Without the pictures, restate all of the data below word for word.

*-*-*

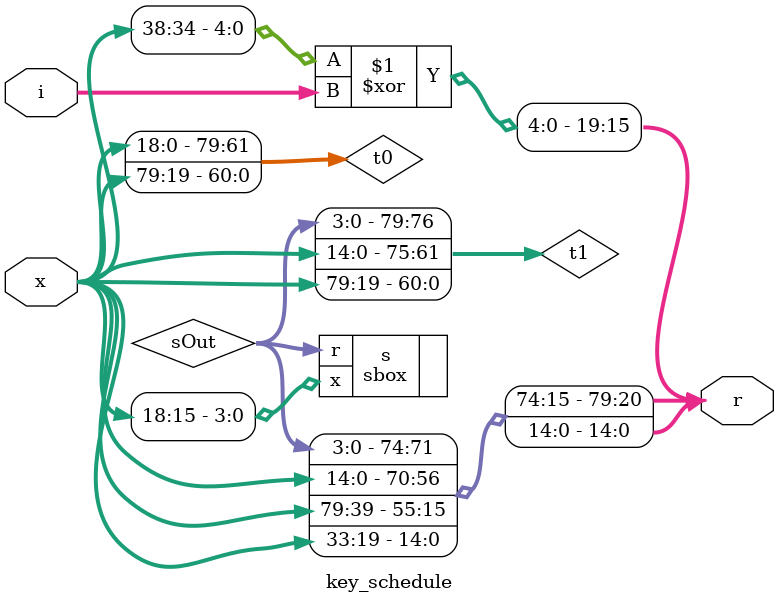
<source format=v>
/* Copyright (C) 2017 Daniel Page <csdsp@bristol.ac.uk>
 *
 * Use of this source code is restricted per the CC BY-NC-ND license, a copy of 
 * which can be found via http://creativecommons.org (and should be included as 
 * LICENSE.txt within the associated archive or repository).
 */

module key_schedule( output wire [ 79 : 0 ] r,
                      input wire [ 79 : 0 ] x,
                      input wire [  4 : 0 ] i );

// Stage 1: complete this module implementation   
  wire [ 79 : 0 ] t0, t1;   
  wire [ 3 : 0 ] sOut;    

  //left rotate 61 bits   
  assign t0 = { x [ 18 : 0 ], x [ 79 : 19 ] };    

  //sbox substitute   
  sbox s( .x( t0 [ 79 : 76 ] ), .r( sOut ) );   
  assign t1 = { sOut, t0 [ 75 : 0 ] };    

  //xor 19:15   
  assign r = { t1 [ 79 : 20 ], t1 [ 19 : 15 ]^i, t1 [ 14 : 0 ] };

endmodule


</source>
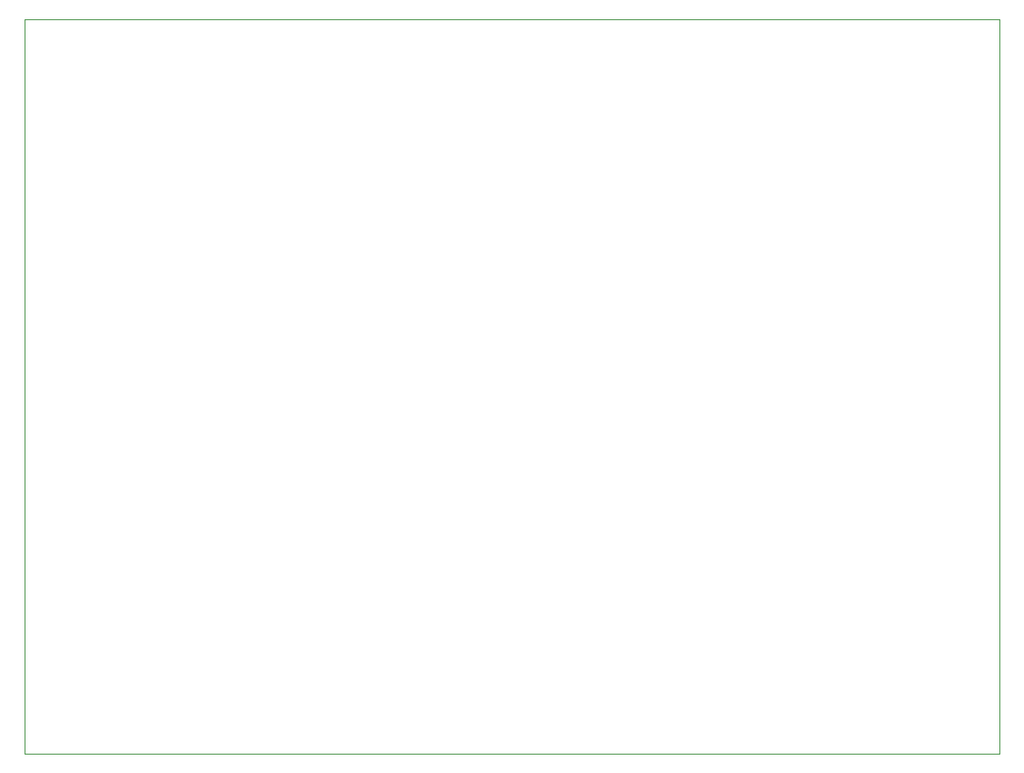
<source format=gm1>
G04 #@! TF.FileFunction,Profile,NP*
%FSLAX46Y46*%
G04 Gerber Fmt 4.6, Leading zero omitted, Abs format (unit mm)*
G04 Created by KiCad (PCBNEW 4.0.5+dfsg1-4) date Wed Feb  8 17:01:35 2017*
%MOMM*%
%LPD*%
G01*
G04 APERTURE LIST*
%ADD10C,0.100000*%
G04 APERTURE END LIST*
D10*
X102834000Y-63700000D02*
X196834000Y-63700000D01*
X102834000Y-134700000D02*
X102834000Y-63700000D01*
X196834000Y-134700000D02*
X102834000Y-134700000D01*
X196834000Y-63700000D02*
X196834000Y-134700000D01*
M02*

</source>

*-*-*

Answer:
<source format=v>
/* Copyright (C) 2017 Daniel Page <csdsp@bristol.ac.uk>
 *
 * Use of this source code is restricted per the CC BY-NC-ND license, a copy of 
 * which can be found via http://creativecommons.org (and should be included as 
 * LICENSE.txt within the associated archive or repository).
 */

module key_schedule( output wire [ 79 : 0 ] r,
                      input wire [ 79 : 0 ] x,
                      input wire [  4 : 0 ] i );

// Stage 1: complete this module implementation   
  wire [ 79 : 0 ] t0, t1;   
  wire [ 3 : 0 ] sOut;    

  //left rotate 61 bits   
  assign t0 = { x [ 18 : 0 ], x [ 79 : 19 ] };    

  //sbox substitute   
  sbox s( .x( t0 [ 79 : 76 ] ), .r( sOut ) );   
  assign t1 = { sOut, t0 [ 75 : 0 ] };    

  //xor 19:15   
  assign r = { t1 [ 79 : 20 ], t1 [ 19 : 15 ]^i, t1 [ 14 : 0 ] };

endmodule


</source>
<source format=gm1>
G04 #@! TF.FileFunction,Profile,NP*
%FSLAX46Y46*%
G04 Gerber Fmt 4.6, Leading zero omitted, Abs format (unit mm)*
G04 Created by KiCad (PCBNEW 4.0.5+dfsg1-4) date Wed Feb  8 17:01:35 2017*
%MOMM*%
%LPD*%
G01*
G04 APERTURE LIST*
%ADD10C,0.100000*%
G04 APERTURE END LIST*
D10*
X102834000Y-63700000D02*
X196834000Y-63700000D01*
X102834000Y-134700000D02*
X102834000Y-63700000D01*
X196834000Y-134700000D02*
X102834000Y-134700000D01*
X196834000Y-63700000D02*
X196834000Y-134700000D01*
M02*

</source>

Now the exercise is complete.